Imagine my relief in my twenties at my first court case for my first crime; IMAGINE, laughing with joy at reading my child court case records and putting the pieces together.

Not sick. Not twisted.

An 8 year old girl remembering things from a dark night and trying to tell her mummy about it.

I trace my story, I trace the roots, and I see, how I came to be a person who can lack empathy, lack understanding, be selfish, make bad choices, want to set the world on fire. I see it. The angry little girl lives on.


But in a 3 pieces tuxedo (it's worth mentioning twice, as it looked fabulous) - I held that power in such a positive way.

I sought out tickets to go to the ball, to support the cause, because the woman in white, is an angel.

Maggie Oliver.



In a room full of people who all want her ear, her attention and words, she made time for each and every one. With warmth, words and love. But most of all, with thanks. To every one who had made the time, the commitment and the effort to stand with her.

A woman who stood against a broken system, to call it out, to shout it out loud, to speak for the victims, to speak for the broken, she did it.

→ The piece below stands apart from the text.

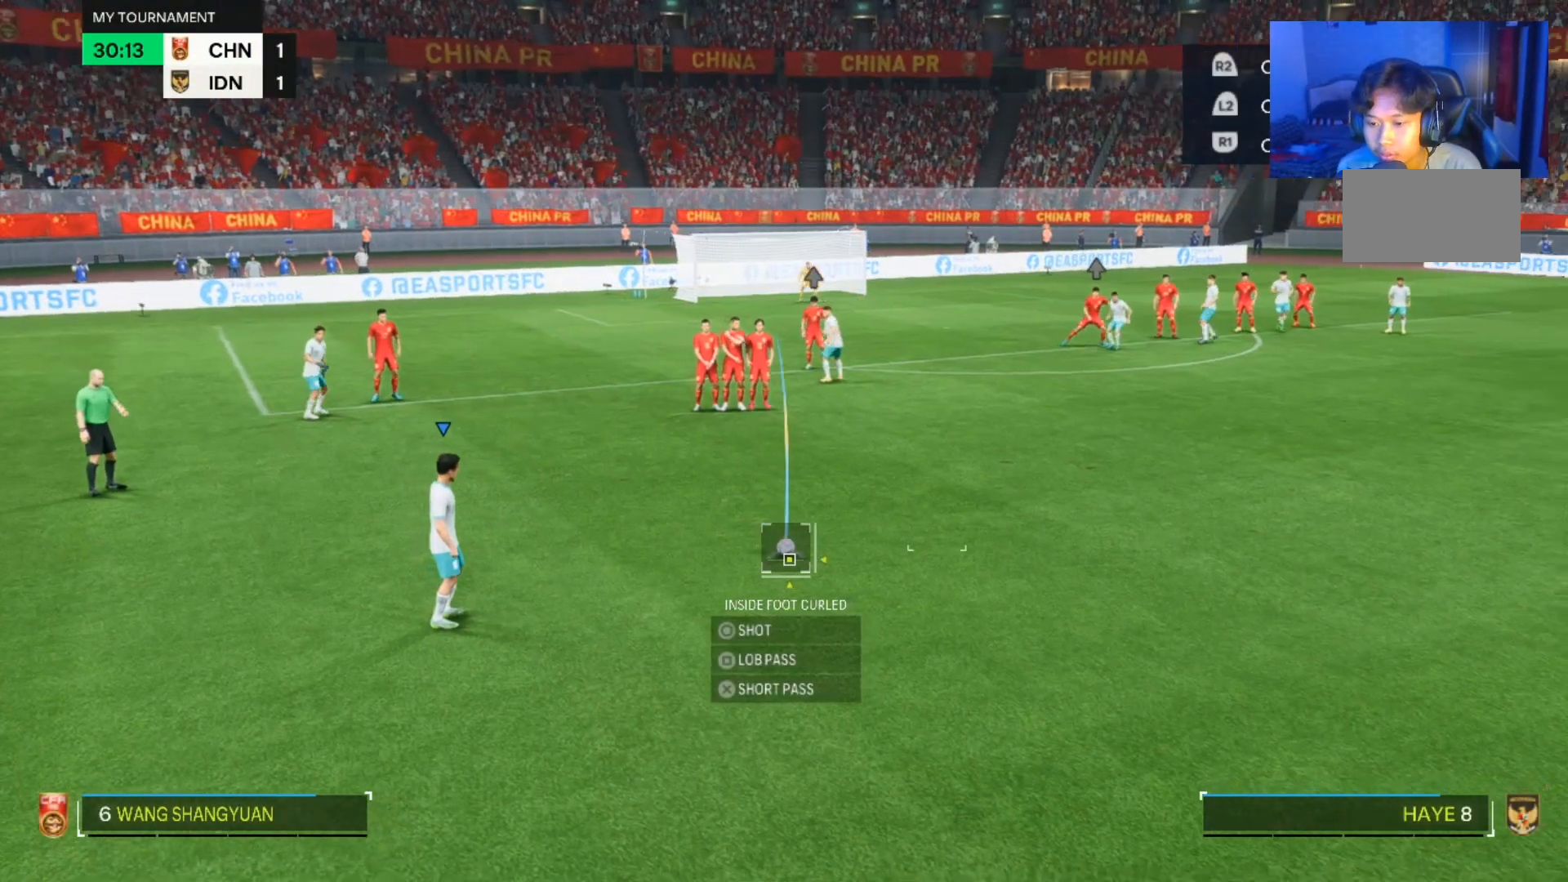
{"buttons": [], "left_stick": "center", "right_stick": "center", "events": [[67, "left_stick", "center"]]}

And she fucking set it on fire.

And I am here for it.

I am here for her.

I feel it firing inside me as I write, the purpose of that moment.

We are our trauma, but we don't let it define us, we define what it means for the future.

And for me?

It's knowing if I can be held accountable in a court of law and a society that says what's wrong.

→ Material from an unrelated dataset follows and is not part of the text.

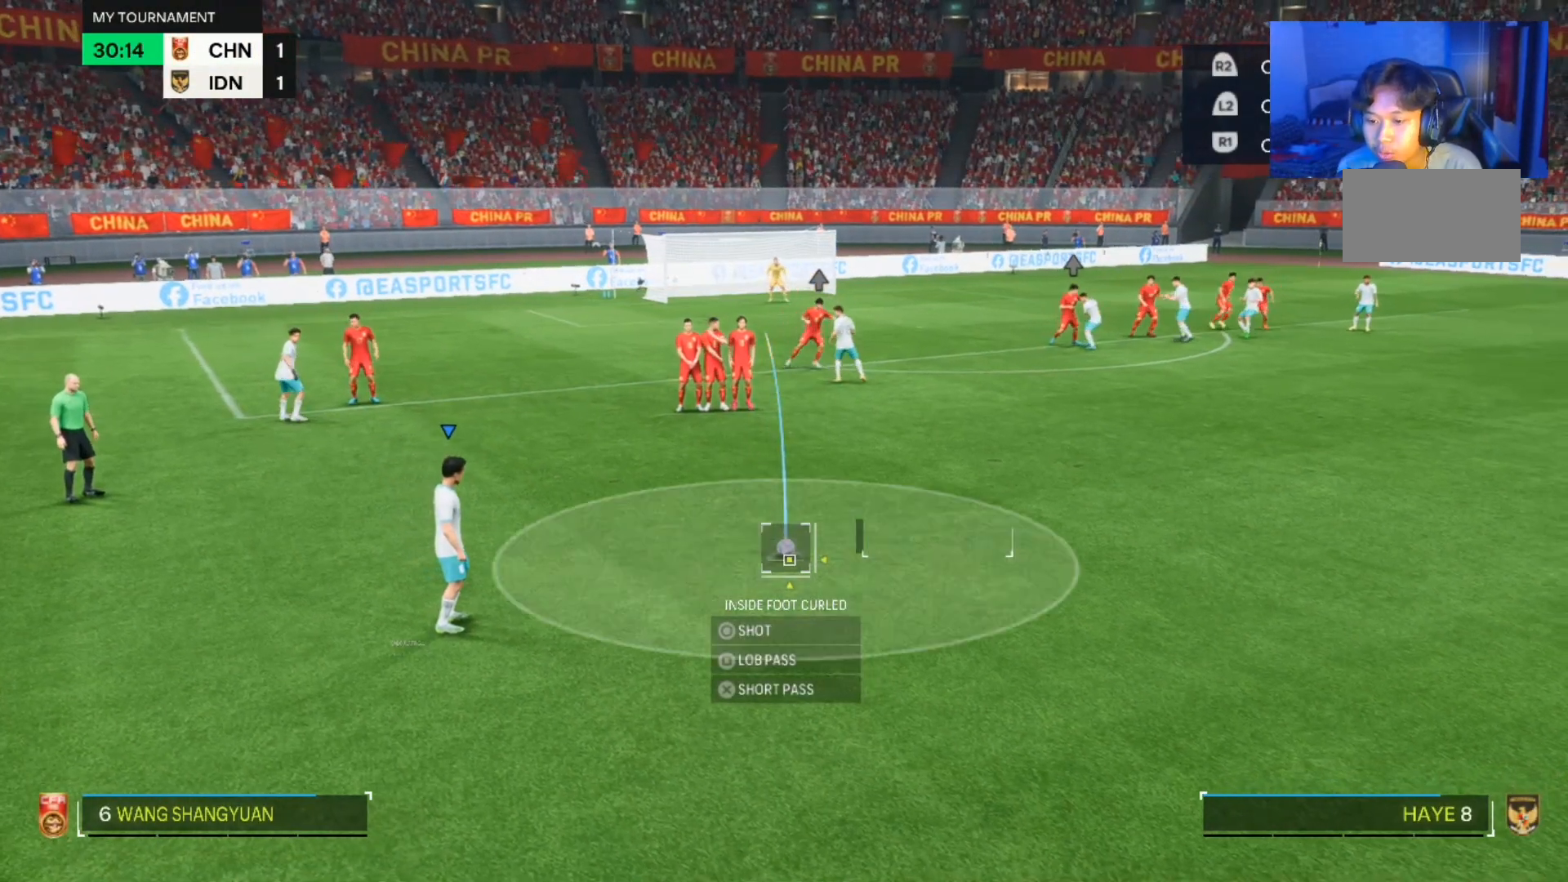
{"buttons": [], "left_stick": "center", "right_stick": "center", "events": []}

Then so can the rest of the nonces and perverts that got their hands on me.

Game on.

Justice is transparency.

Justice is change.

Justice is healing.

Justice is protecting all the girls that came before, and all that come next. To make a safer, more accountable world.

That fire I had to protect my whiskey brother. I have it for all the girls and boys who need a protector. I'm here. And I'll fight.